2. The appellants contend that the appellee’s pleadings were fatally defective in that the count of the complaint based on quantum meruit made reference to the existence of the parties’ express contract. However, we have long since passed the stage where a judgment entered on a jury verdict may be set aside solely on the basis of a technical defect in the pleadings. Indeed, it has been the law since the original Code of 1863 that “[a] judgment may not be arrested or set aside for any defect in the pleadings or the record that is aided by verdict or amendable as a matter of form.” Code of 1863, § 3506 (currently OCGA § 9-12-15). The appellants’ reliance on such cases as Millican Elec. Co. v. Fisher, 102 Ga. App. 309 (1) (116 SE2d 311) *29(1960); Georgia Realty & Ins. Co. v. Oakland &c. of Ga., 113 Ga. App. 231 (148 SE2d 53) (1966); and Gilbert v. Powell, 165 Ga. App. 504, 508 (301 SE2d 683) (1983), is misplaced, the first two of these cases having been decided on the basis of the demurrer practice existing prior to the Civil Practice Act, and the third having dealt with a pretrial ruling on a motion to strike.

3. The appellants contend that the jury improperly based its quantum meruit award on the cost to the appellee of providing the services in question, rather than on the benefit the services represented to themselves, which, according to the appellants, was nothing. This contention is without merit. The jury was presented with the actual plans and working drawings prepared by the appellee and heard testimony purporting to establish a reasonable value for the time and expense which had gone into their preparation. Certainly, the jury was not bound by the appellants’ self-serving testimony that the appellee’s services were worthless, particularly in view of the evidence that the plans had been prepared under Mrs. Matthews’ direct guidance and had received her initial approval. “Value of services rendered in essence is exclusively a matter for jury determination.” Pembroke Steel Co. v. Technical Sales Assoc., 138 Ga. App. 744, 745 (3) (227 SE2d 491) (1976). There was sufficient evidentiary support in this case for the jury’s award. Accord Maloy v. Ewing, 157 Ga. App. 95 (4) (276 SE2d 145) (1981); City of St. Marys v. Stottler Stagg & Assoc., 163 Ga. App. 45 (1) (292 SE2d 868) (1982).

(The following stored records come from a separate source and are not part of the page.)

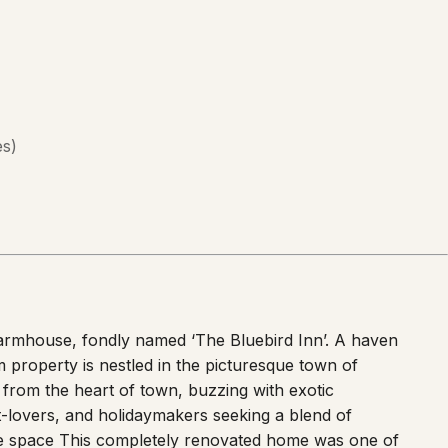
es
)
rmhouse, fondly named ‘The Bluebird Inn’. A haven
m property is nestled in the picturesque town of
y from the heart of town, buzzing with exotic
pet-lovers, and holidaymakers seeking a blend of
he space This completely renovated home was one of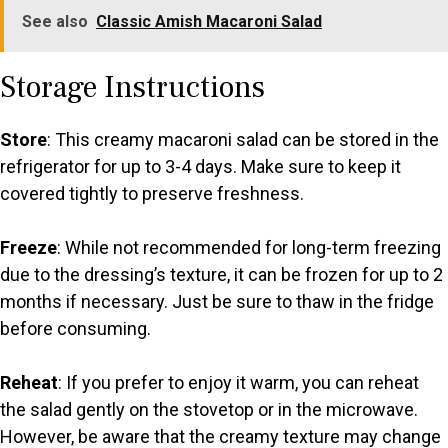
See also
Classic Amish Macaroni Salad
Storage Instructions
Store
: This creamy macaroni salad can be stored in the
refrigerator for up to 3-4 days. Make sure to keep it
covered tightly to preserve freshness.
Freeze
: While not recommended for long-term freezing
due to the dressing’s texture, it can be frozen for up to 2
months if necessary. Just be sure to thaw in the fridge
before consuming.
Reheat
: If you prefer to enjoy it warm, you can reheat
the salad gently on the stovetop or in the microwave.
However, be aware that the creamy texture may change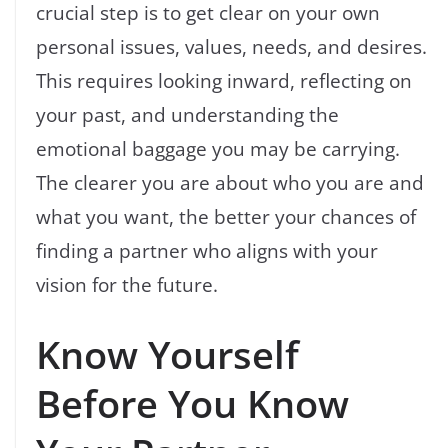
crucial step is to get clear on your own
personal issues, values, needs, and desires.
This requires looking inward, reflecting on
your past, and understanding the
emotional baggage you may be carrying.
The clearer you are about who you are and
what you want, the better your chances of
finding a partner who aligns with your
vision for the future.
Know Yourself
Before You Know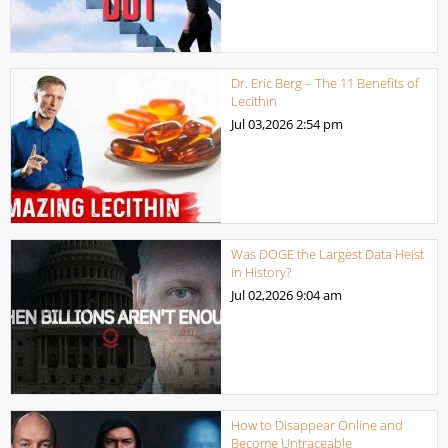
Dr. Eric Berg – The 11 Benefits of
Lecithin
Jul 03,2026
2:54 pm
Was DOGE the Largest Data Heist
in History?
Jul 02,2026
9:04 am
How to Disappear Online and
Become Untraceable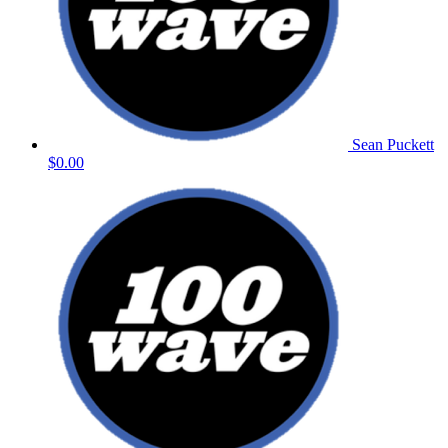
Sean Puckett
$0.00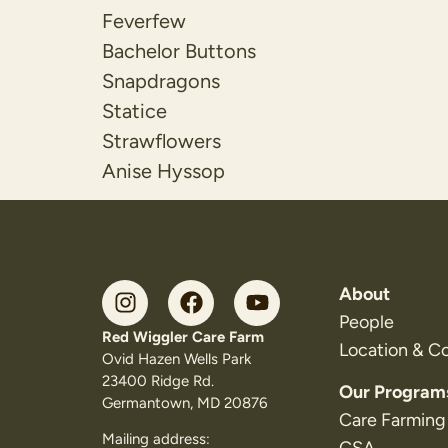
Feverfew
Bachelor Buttons
Snapdragons
Statice
Strawflowers
Anise Hyssop
About
People
Red Wiggler Care Farm
Location & C
Ovid Hazen Wells Park
23400 Ridge Rd.
Our Program
Germantown, MD 20876
Care Farming
Mailing address: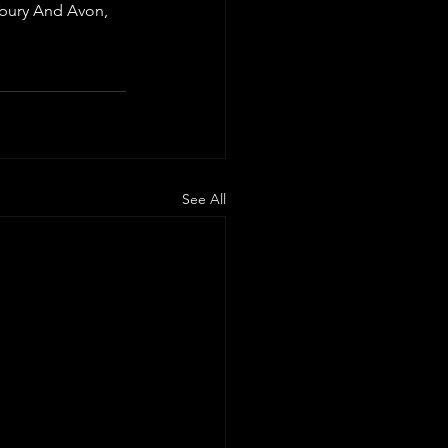
sbury And Avon, 
See All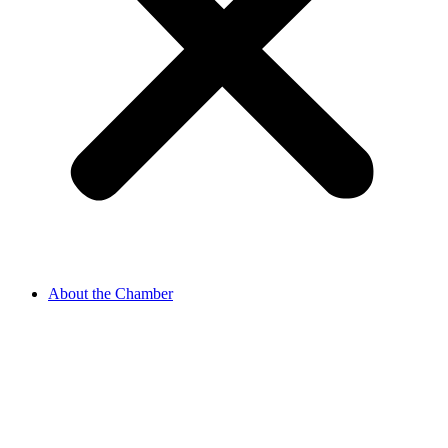
About the Chamber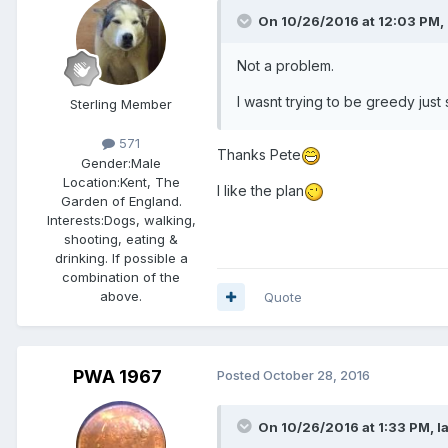
On 10/26/2016 at 12:03 PM,
Not a problem.
I wasnt trying to be greedy jus
Sterling Member
571
Thanks Pete
Gender:
Male
Location:
Kent, The
I like the plan
Garden of England.
Interests:
Dogs, walking,
shooting, eating &
drinking. If possible a
combination of the
above.
Quote
PWA 1967
Posted
October 28, 2016
On 10/26/2016 at 1:33 PM,
I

4. Attorney fees may be awarded as expenses of litigation pursuant to OCGA § 13-6-11 “where the defendant has acted in bad faith, has been stubbornly litigious, or has caused the plaintiff unnecessary trouble and expense.” A recovery under the latter two categories is authorized where the evidence reveals no bona fide controversy or dispute with regard to the defendant’s liability. See generally D. H. Overmyer Co. v. Nelson-Brantley Glass Co., 119 Ga. App. 599 (2) (168 SE2d 176) (1969); Ideal Pool Corp. v. Champion, 157 Ga. App. 380 (3) (277 SE2d 753) (1981). Whether or not a bona fide controversy exists is normally for the jury to decide. See Jackson v. Brinegar, Inc., 165 Ga. App. 432, 437 (301 SE2d 493) (1983), and cases cited therein.

The only explanation offered by the appellants for their refusal to pay at least some portion of the appellee’s bill was that the plans proved too costly to implement. However, as pointed out in Division 1, supra, this would not constitute a defense to the appellee’s claim absent an agreement between the parties specifying a limit on construction costs. The appellant’s evidence with respect to the value of its services being essentially unrefuted, we hold that the jury could reasonably have concluded under these circumstances “that there existed no bona fide controversy as to [appellants’] liability, but rather *30that [they were] merely ‘stonewalling,’ as contemporary idiom has it — that is, . . . attempting to utilize what this court has denominated ‘the “so sue me” ploy.’ (Cit.)” Thompson Enterprises v. Coskrey, 168 Ga. App. 181, 184 (308 SE2d 399) (1983). It follows that an award of attorney fees as expenses of litigation was authorized pursuant to OCGA § 13-6-11. Accord Beaudry Ford v. Bonds, 139 Ga. App. 230 (2) (228 SE2d 208) (1976); Buffalo Cab Co. v. Williams, 126 Ga. App. 522, 524-525 (191 SE2d 317) (1972).

Decided November 20, 1985. Robert C. Martin, Jr., for appellants. William G. Scrantom III, for appellee.

Judgment affirmed.

McMurray, P. J., concurs. Benham, J., concurs specially.